GCA argued that GT&T had ten years to prepare for liberalization.
“In its application, GT&T is giving the impression that liberalization has been suddenly sprung upon them and that there is desperation for them to be granted land line rate increases. For over 10 years the Government of Guyana had given public notice that there would be liberalization and GT&T had intimate knowledge of this.”
GCA said that GT&T is attempting to conceal the fact that its landline operations is owed US$90M… monies used to finance the cell phone service.
“GT&T started out as a landline operator and its later cellular business was grafted on to what was then its core landline operations. In this process, GT&T used about US$60M of funds generated by the landline to invest in the cellular business. No bank loan was taken; landline money was used. With interest accruing at 15% per annum, GT&T’s loan from its landline to help expand its cellular phones division would see that former being owed around US$90M.”
The consumer body also stated that GT&T is not telling the whole story as its landline infrastructure – fibre optic and copper lines – is being used to transmit internet and mobile traffic – yet the landline does not receive a cent for the use of its facilities.
With over 20,000 internet customers, this could add up to about US$1.2M annually.
“These monies must be added to the landline revenues,” GCA said in its arguments to PUC.
The body also accused GT&T of transferring its fibre optic, undersea cable, to a foreign company in an “involuted” manner. “Whatever was the transaction, there was a huge money value for this cable, a proportion of which must be allocated to landline revenues.”

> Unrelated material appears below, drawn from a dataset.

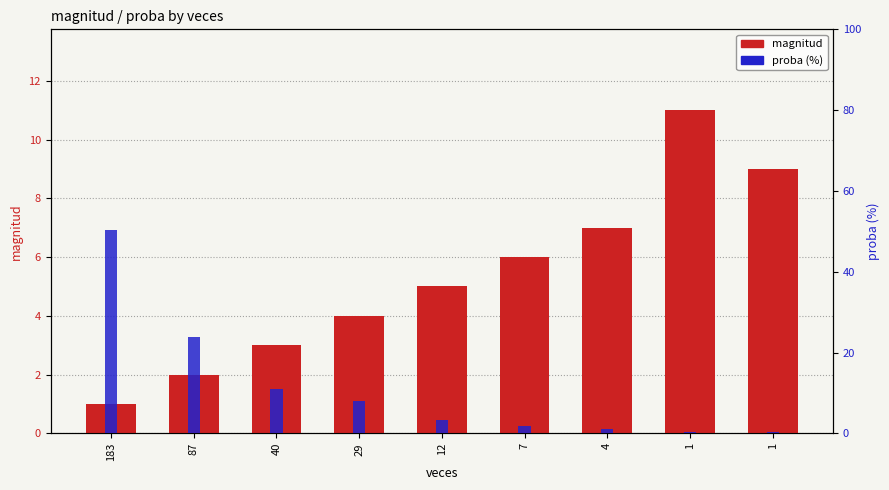

What are all the series names shown in the legend?

magnitud, proba (%)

GT&T has reportedly spent US$30M for the cable – a project it shares with Suriname.
“Gains from depreciation must be credited to landline revenues. The landline assets are old and depreciated and there has been little or no capitalization. The Guyanese consumer pays the 15% rate of return on these fully depreciated assets and since the landline assets book value is nil, it means the company is harvesting super profits on the landline. These super profits monies must be credited to the landline revenues.”
In rejecting the rates increase application, GCA also noted that GT&T collects from every customer a deposit which so far totals US$3.7M.

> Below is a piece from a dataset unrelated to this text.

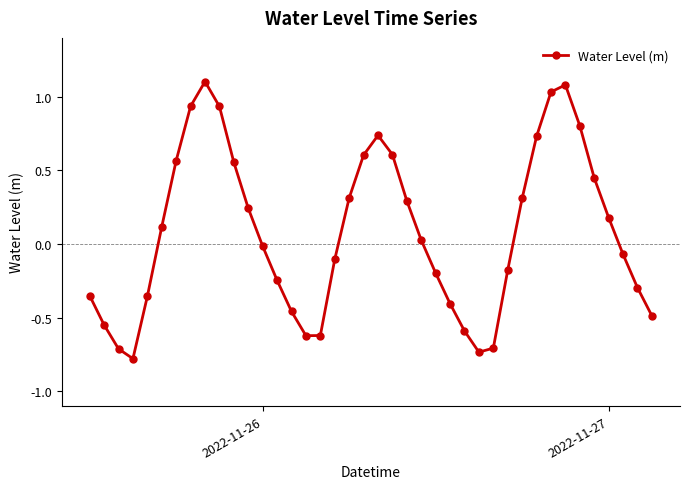

What is the difference between the maximum and minimum values?

1.9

“On this money, by PUC ruling, GT&T must pay annual interest of 12% to every customer for his deposit. GT&T has invested this money and made good returns over the years.”

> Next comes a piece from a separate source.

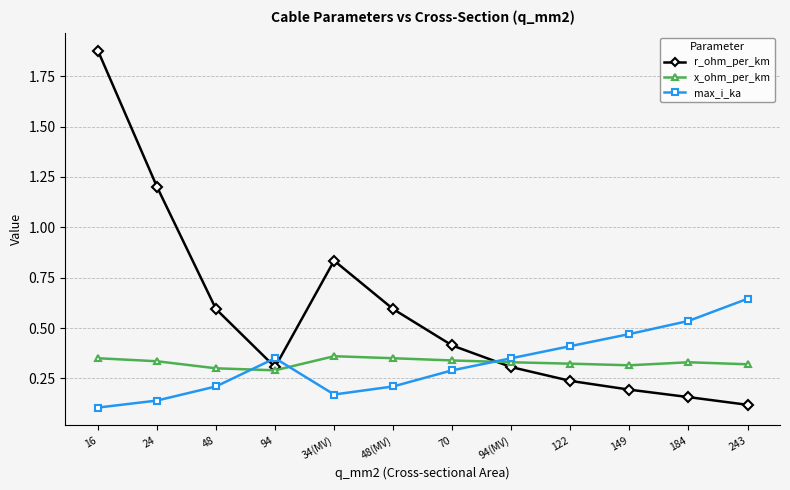

Is the value of max_i_ka at 94 greater than the value of r_ohm_per_km at 94?

Yes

The consumer body also asked that consumers be paid their interest as well as the investment gains from his money.
“At this time, we are asking GT& T to credit the landline with any revenues properly theirs from this deposit arrangement.”
Another problem that the advocacy body had was the fact that GT&T has failed to have printed and distributed telephone directories for two years.
“GT&T by law are bound to print and distribute telephone directories to every subscriber. For two years running they have not done so. The money allocated to this activity must be credited to the landline revenues.”
In accusing GT&T of practicing questionable accounting, GCA said that the company had, when it bought the operations in the 1990s, started with approximately 1200 employees, doing landline business. “This was slashed to 600 employees who now, not only do landline, but internet and cellular work. In other words, the labour costs for the landline have been progressively diminishing.”
GT&T is owned by Atlantic Tele Network of the U.S.
The rates increase is evoking much interest in light of the fact that legislation is before the National Assembly to break GT&T’s monopoly on landline operations. Under its contract, GT&T has control over landlines and international calls. There have been criticisms that GT&T has not been moving fast enough to address demands for landline services, especially in new housing schemes. At the end of 2011, GT&T had said that it has over 150,000 landline customers with more than 34,000 of them for business customers.